#### Directive
Please lay out all the lines below as a JSON list of strings, with one string per line and any blank lines left out.

##############################

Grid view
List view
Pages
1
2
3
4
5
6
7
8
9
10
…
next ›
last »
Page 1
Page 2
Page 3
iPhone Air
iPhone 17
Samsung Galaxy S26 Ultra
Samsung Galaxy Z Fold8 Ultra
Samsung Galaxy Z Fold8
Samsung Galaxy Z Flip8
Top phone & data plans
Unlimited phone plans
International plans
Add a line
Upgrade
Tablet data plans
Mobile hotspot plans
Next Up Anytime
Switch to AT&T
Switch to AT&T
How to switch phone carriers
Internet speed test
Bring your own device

##############################

#### Answer to the problem
[
  "Grid view",
  "List view",
  "Pages",
  "1",
  "2",
  "3",
  "4",
  "5",
  "6",
  "7",
  "8",
  "9",
  "10",
  "…",
  "next ›",
  "last »",
  "Page 1",
  "Page 2",
  "Page 3",
  "iPhone Air",
  "iPhone 17",
  "Samsung Galaxy S26 Ultra",
  "Samsung Galaxy Z Fold8 Ultra",
  "Samsung Galaxy Z Fold8",
  "Samsung Galaxy Z Flip8",
  "Top phone & data plans",
  "Unlimited phone plans",
  "International plans",
  "Add a line",
  "Upgrade",
  "Tablet data plans",
  "Mobile hotspot plans",
  "Next Up Anytime",
  "Switch to AT&T",
  "Switch to AT&T",
  "How to switch phone carriers",
  "Internet speed test",
  "Bring your own device"
]